DESCRIPTION OF THE TASK: Tally the lines in the entries where the string "negative" appears, and write only the total.

##### PROVIDED DATA #####

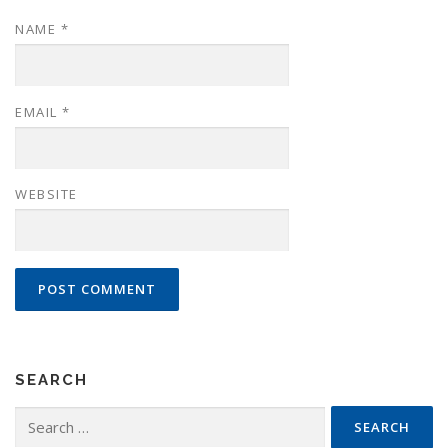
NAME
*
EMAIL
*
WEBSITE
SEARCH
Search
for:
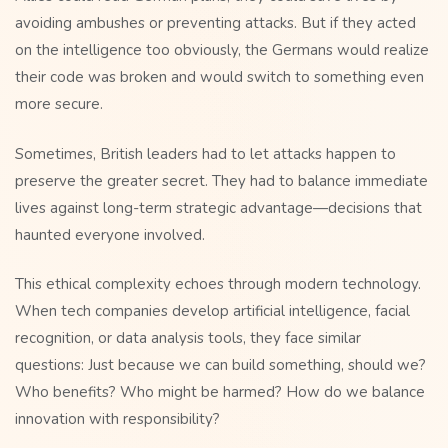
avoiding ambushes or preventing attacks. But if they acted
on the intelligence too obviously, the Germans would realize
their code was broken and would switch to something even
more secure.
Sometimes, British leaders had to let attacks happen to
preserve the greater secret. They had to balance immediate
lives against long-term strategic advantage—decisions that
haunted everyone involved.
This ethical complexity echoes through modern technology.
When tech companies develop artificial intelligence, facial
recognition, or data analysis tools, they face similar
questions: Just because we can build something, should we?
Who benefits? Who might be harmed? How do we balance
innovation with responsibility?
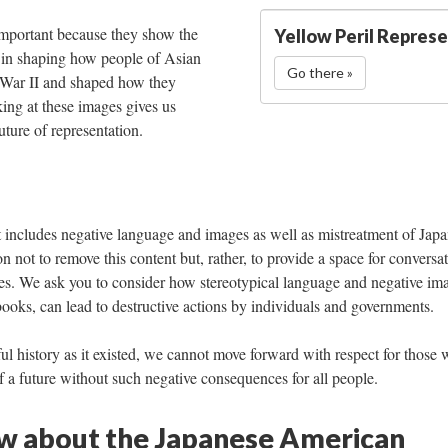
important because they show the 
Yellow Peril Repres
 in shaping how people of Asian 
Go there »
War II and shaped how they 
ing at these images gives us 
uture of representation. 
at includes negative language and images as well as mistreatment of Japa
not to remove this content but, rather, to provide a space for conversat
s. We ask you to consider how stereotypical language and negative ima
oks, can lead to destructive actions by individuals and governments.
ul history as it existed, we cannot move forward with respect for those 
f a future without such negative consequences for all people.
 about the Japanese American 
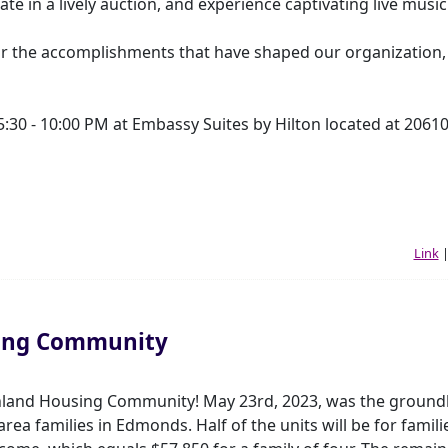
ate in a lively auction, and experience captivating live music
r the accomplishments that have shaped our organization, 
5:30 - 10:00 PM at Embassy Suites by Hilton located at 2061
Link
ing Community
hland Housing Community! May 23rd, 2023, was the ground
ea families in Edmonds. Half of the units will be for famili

#####
##### PROVIDED DATA #####

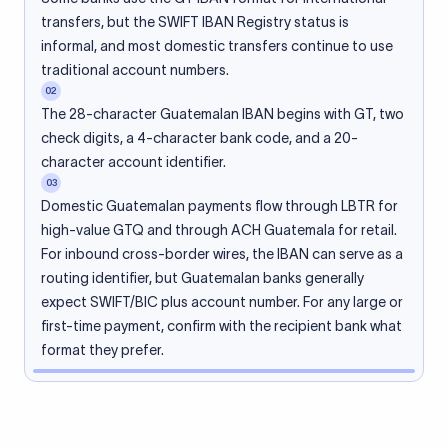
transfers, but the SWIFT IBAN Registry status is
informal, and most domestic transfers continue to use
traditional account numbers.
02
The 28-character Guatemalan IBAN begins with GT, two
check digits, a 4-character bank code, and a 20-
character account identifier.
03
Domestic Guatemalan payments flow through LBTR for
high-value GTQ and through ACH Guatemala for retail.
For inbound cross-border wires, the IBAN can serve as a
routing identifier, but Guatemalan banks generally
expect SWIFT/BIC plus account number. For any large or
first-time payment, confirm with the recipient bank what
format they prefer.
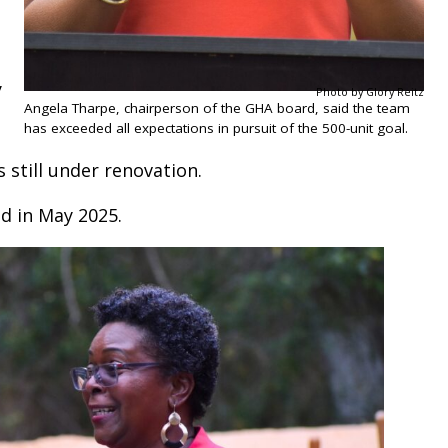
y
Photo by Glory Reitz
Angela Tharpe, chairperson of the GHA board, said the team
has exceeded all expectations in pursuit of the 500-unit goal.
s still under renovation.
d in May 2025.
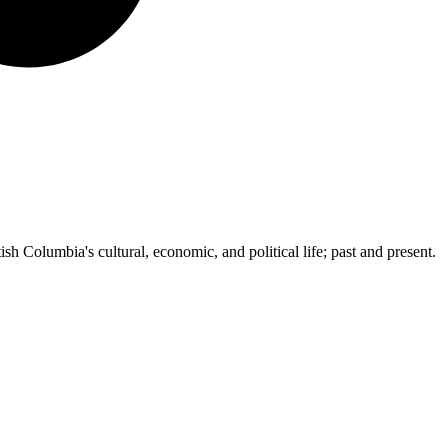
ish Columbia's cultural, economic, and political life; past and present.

#####

RESPONSE TO THE TASK: 3